● What to produce
Format the lines of the listing below as a numbered list. Begin at the line that contains "own weddings with confidence" and stop after the line that contains "Fitzsimmons, Tavin Coleman, Henry", leaving out blank lines and pictures.

● Data to use
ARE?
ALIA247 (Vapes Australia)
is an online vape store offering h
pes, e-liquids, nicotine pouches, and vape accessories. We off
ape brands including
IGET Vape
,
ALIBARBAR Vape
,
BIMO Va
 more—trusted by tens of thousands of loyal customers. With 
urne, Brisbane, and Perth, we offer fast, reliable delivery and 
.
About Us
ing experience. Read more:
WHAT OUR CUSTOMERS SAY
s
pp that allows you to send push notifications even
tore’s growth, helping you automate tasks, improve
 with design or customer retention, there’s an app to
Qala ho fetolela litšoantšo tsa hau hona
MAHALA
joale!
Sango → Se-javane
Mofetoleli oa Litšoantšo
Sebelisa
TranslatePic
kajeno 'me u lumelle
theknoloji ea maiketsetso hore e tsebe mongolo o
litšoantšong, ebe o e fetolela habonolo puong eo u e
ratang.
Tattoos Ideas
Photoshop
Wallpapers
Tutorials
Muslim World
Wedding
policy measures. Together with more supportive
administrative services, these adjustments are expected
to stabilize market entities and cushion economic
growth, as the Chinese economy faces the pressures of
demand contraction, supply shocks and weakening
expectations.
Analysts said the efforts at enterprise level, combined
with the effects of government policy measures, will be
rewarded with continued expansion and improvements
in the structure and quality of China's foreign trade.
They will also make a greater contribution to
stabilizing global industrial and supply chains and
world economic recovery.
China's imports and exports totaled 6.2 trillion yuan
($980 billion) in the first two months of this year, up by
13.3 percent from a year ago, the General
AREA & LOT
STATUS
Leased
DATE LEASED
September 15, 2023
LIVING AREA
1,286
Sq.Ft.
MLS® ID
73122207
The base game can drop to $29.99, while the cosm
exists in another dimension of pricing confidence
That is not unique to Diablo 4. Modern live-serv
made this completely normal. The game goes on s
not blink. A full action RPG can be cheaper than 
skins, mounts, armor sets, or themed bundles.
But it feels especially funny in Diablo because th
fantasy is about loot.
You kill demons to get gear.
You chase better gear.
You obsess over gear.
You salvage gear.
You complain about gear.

==

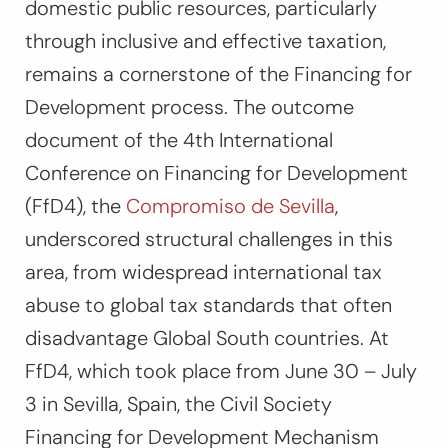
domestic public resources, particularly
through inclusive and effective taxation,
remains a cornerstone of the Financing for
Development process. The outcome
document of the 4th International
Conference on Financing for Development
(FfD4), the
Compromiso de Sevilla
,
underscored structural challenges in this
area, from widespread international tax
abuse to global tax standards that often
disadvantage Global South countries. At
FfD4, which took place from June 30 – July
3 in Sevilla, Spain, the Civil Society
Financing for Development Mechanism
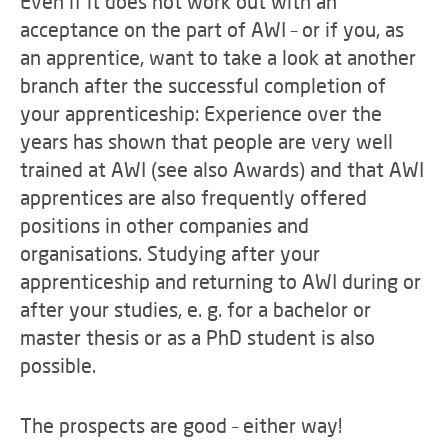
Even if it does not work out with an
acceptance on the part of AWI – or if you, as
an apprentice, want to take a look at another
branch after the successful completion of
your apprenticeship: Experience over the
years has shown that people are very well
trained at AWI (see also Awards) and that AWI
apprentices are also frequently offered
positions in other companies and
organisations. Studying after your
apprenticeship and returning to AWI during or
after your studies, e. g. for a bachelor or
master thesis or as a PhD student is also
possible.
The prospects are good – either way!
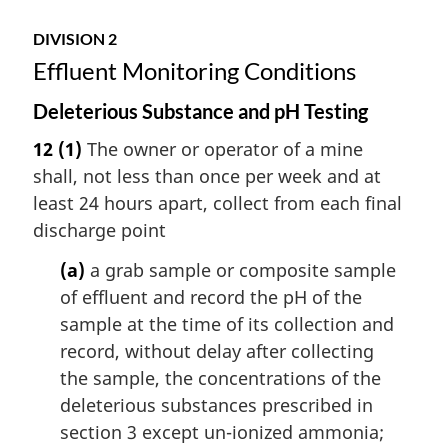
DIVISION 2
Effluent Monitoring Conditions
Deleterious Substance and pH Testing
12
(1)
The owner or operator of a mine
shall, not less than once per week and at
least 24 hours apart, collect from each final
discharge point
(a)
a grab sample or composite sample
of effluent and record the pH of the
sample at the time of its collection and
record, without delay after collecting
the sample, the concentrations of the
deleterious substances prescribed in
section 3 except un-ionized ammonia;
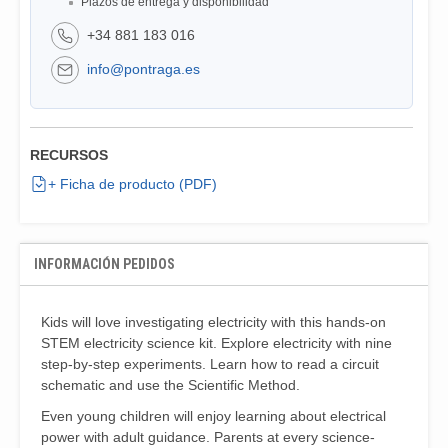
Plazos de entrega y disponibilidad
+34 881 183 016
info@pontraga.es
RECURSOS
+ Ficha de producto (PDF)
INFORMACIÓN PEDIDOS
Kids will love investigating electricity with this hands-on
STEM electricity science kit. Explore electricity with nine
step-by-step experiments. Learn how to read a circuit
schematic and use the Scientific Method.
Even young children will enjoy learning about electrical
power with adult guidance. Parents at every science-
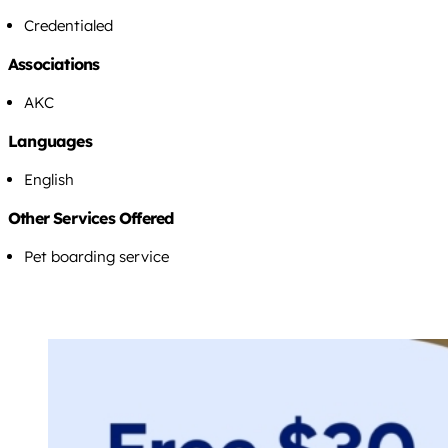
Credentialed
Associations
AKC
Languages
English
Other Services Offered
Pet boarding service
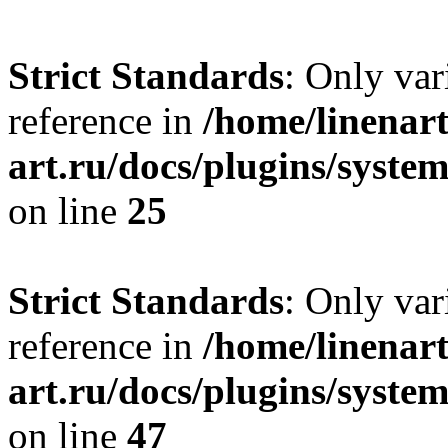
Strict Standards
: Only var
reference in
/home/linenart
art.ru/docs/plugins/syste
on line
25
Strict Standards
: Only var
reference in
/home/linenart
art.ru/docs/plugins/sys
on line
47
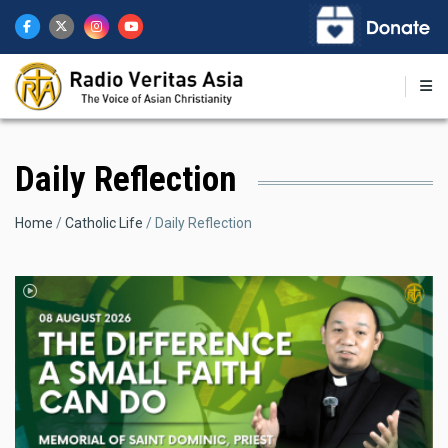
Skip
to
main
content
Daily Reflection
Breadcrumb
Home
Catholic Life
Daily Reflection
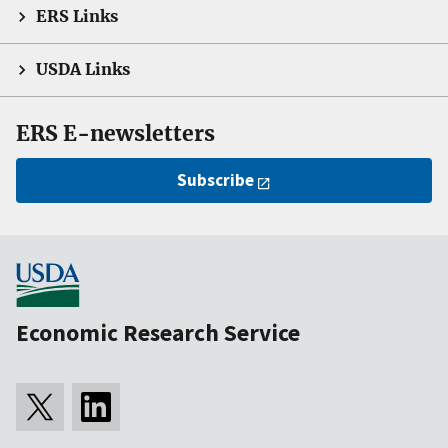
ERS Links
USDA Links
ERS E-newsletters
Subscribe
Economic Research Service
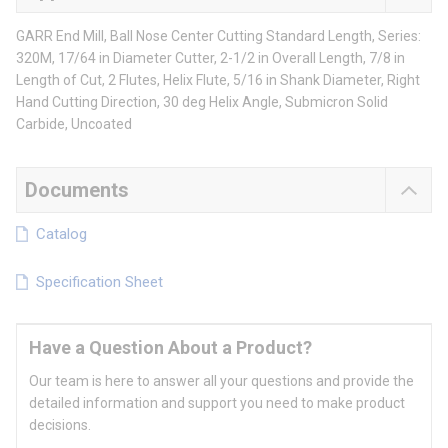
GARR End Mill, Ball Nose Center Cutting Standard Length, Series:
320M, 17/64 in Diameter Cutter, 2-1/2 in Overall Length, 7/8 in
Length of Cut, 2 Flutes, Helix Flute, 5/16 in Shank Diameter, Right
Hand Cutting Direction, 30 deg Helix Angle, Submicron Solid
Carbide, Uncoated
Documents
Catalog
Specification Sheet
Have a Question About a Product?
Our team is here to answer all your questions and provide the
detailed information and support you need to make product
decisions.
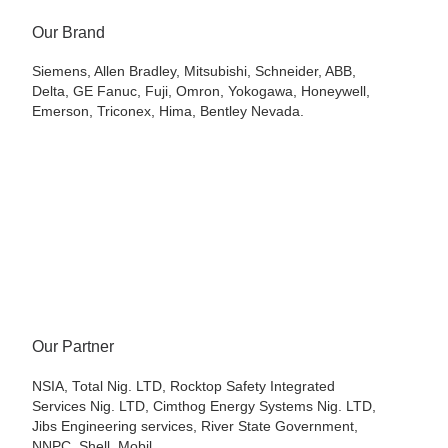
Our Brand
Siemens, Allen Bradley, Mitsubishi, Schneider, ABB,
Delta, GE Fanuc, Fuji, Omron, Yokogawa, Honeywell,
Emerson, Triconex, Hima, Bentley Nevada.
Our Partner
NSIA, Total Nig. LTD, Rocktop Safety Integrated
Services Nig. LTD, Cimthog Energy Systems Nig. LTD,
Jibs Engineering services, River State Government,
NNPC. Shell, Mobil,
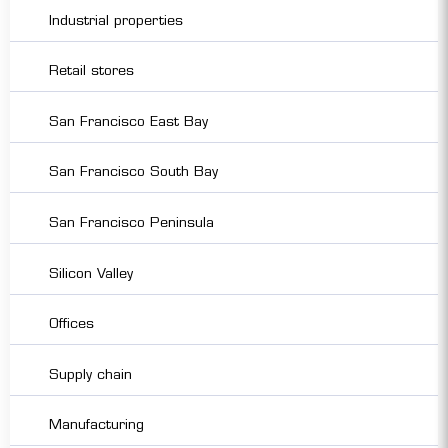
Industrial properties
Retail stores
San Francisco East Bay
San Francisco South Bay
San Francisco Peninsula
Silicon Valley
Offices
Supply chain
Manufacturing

--

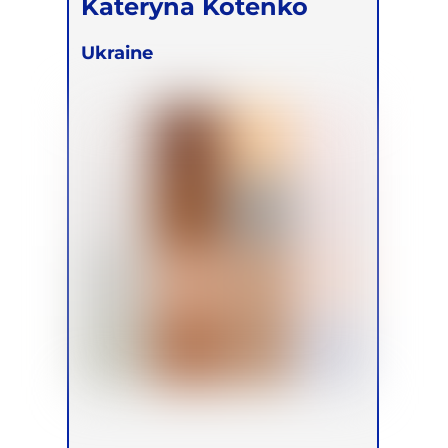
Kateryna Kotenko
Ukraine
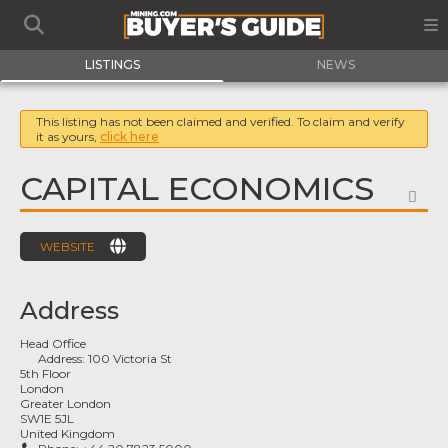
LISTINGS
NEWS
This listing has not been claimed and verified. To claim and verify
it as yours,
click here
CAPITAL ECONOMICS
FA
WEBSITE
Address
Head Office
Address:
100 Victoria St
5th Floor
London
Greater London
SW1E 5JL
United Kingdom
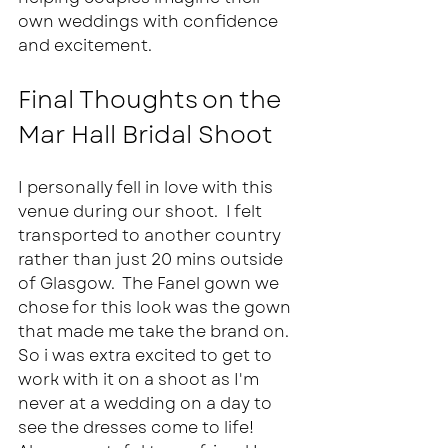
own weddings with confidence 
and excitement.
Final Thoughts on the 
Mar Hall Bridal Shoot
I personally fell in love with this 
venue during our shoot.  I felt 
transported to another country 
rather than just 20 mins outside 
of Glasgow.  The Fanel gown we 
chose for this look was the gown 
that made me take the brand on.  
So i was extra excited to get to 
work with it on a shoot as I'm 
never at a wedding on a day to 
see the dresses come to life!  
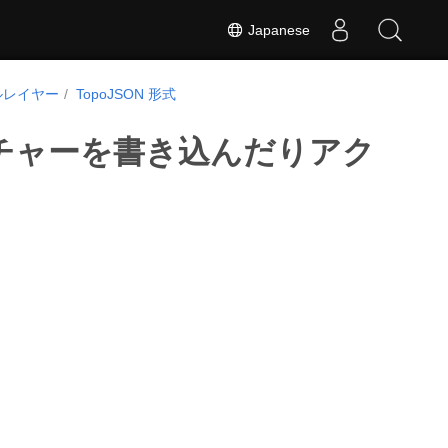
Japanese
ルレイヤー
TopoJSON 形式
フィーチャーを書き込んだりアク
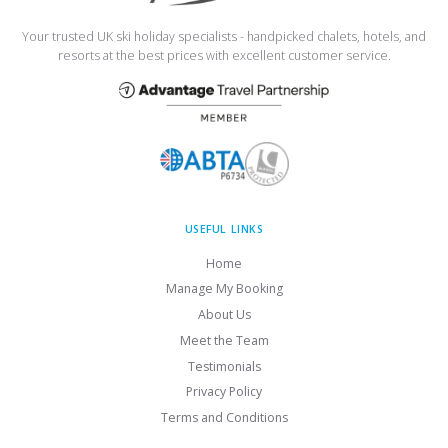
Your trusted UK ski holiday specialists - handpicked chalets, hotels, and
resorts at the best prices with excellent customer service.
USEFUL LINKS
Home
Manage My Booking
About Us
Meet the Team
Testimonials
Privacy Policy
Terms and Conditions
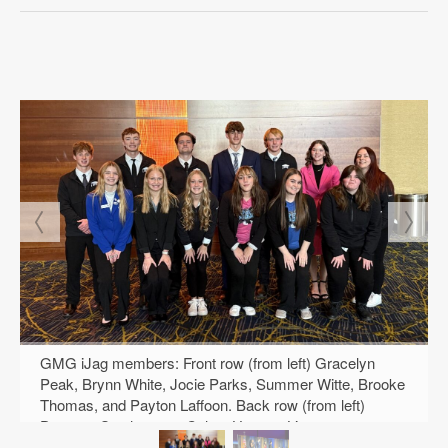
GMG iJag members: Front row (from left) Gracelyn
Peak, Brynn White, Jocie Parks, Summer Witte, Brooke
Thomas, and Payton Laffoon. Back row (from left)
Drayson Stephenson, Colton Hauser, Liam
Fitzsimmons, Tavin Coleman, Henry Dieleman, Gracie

● Answer to this problem
1. own weddings with confidence 
2. and excitement.
3. Final Thoughts on the 
4. Mar Hall Bridal Shoot
5. I personally fell in love with this 
6. venue during our shoot.  I felt 
7. transported to another country 
8. rather than just 20 mins outside 
9. of Glasgow.  The Fanel gown we 
10. chose for this look was the gown 
11. that made me take the brand on.  
12. So i was extra excited to get to 
13. work with it on a shoot as I'm 
14. never at a wedding on a day to 
15. see the dresses come to life!  
16. Japanese
17. ルレイヤー
18. TopoJSON 形式
19. フィーチャーを書き込んだりアク
20. Your trusted UK ski holiday specialists - handpicked chalets, hotels, and
21. resorts at the best prices with excellent customer service.
22. USEFUL LINKS
23. Home
24. Manage My Booking
25. About Us
26. Meet the Team
27. Testimonials
28. Privacy Policy
29. Terms and Conditions
30. GMG iJag members: Front row (from left) Gracelyn
31. Peak, Brynn White, Jocie Parks, Summer Witte, Brooke
32. Thomas, and Payton Laffoon. Back row (from left)
33. Drayson Stephenson, Colton Hauser, Liam
34. Fitzsimmons, Tavin Coleman, Henry Dieleman, Gracie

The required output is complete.